As opposed to tinkering on printer-printers all day... which I've done, and is a complete shithole deadend job...
I've had a couple times when I told people I work at a 3D printer company, they say something like "so you can fix my laser printer then?" and I had to explain the difference. I didn't admit that I could still possibly fix their laser printer even though they have little to do with 3D printers.
LOL... That still sounds like it'd be the most fun I've had in the last couple decades. I really enjoyed being the
missing link between the big brains in the ivory tower and the grunts down on the production floor. I got to do both; document the everliving fuck out of stuff, and get my hands dirty figuring out how it all got
made.
I'm a mechanic in the old sense of the word: someone who works with machines and keeps them working. It was once a honorable profession; now it is synonymous with "third-rate villain" in every b-grade slice of life movie on TV and movies. I enjoy the problem-solving and redesign aspects, and having that mixed in with mundane maintenance work and documentation was all of what I loved about my first gigs and my first employment right out of school with my little "Nirvana-Corp".

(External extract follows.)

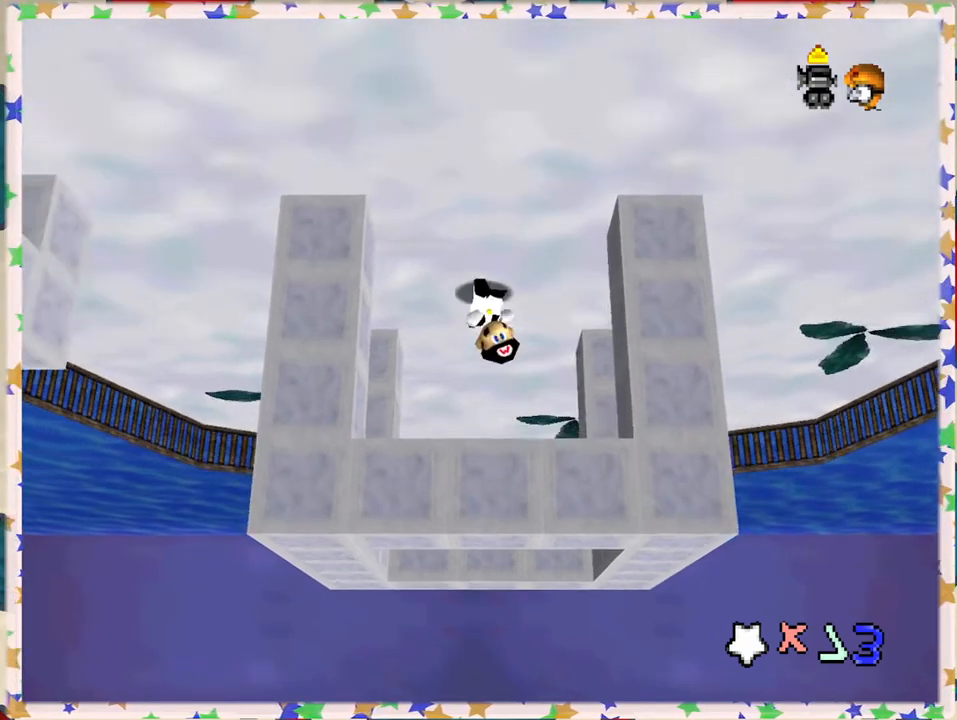
{"buttons": ["A"], "left_stick": "down", "events": [[400, "left_stick", "down"], [467, "A", "down"]]}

There's a lot of truth in that; I've been involved with the development of the flight controllers, ESCs and motors used in hobbyist-level drones and UAVs since the days when you literally built them from a Arduino and a sensor shield. It was a lot of fun, until the big-business aspect and the FAA got involved. Also a lot of sad stories, and infighting that destroyed some truly innovative stuff. We had STM32-based FCs more than a decade ago; one of the first was OpenPilot (Now called LibrePilot; OpenPilot has since been trademarked as a self-driving car project) and it was infighting over the direction it would take and a couple opportunists doing the whole
"You stood on the shoulders of geniuses to accomplish something as fast as you could, and before you even knew what you had, you patented it, and packaged it, and slapped it on a plastic lunchbox, and now you're selling it..." thing to bring it all crashing down.
Sadly, I see a lot of the same strife and infighting going on with hobbyist-level 3DP, and as with FOSS in general. There's always someone looking for the chance to snurch something decent made with the most altruistic intent and bastardize it for profit.

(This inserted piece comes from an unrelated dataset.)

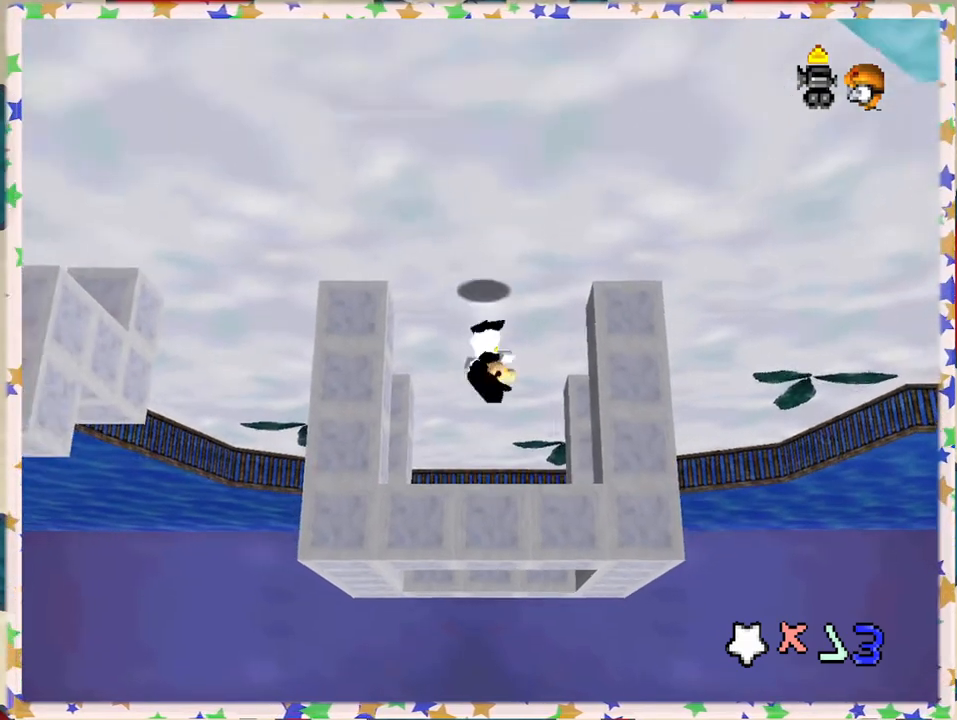
{"buttons": [], "left_stick": "center", "events": [[383, "A", "up"], [483, "left_stick", "center"]]}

Ehhhh... it's the whole thing. Once you start talking to the thing via serial while it's printing, timing becomes an issue and you can make the thing choke, fucking up a print. IME, the more features you're running, the more critical it becomes and the likelier it is you'll bork your prints.
Yeah, I'm aware. I dove down that rabbithole years ago with my Diggro Alpha; it uses the same touchscreen control setup as the Wanhao D9. The TS is a little proprietary-processor ARM PC (with its own FW and menu/image library) that communicates with the 3DP controller via serial. All the GUI is handled by a
DWIN T5 Dual-core, 64-bit processor with 1GB flash, IIRC. Kindof ironic having all that power to essentially act as flagman to a 8-bit processor doing the actual work.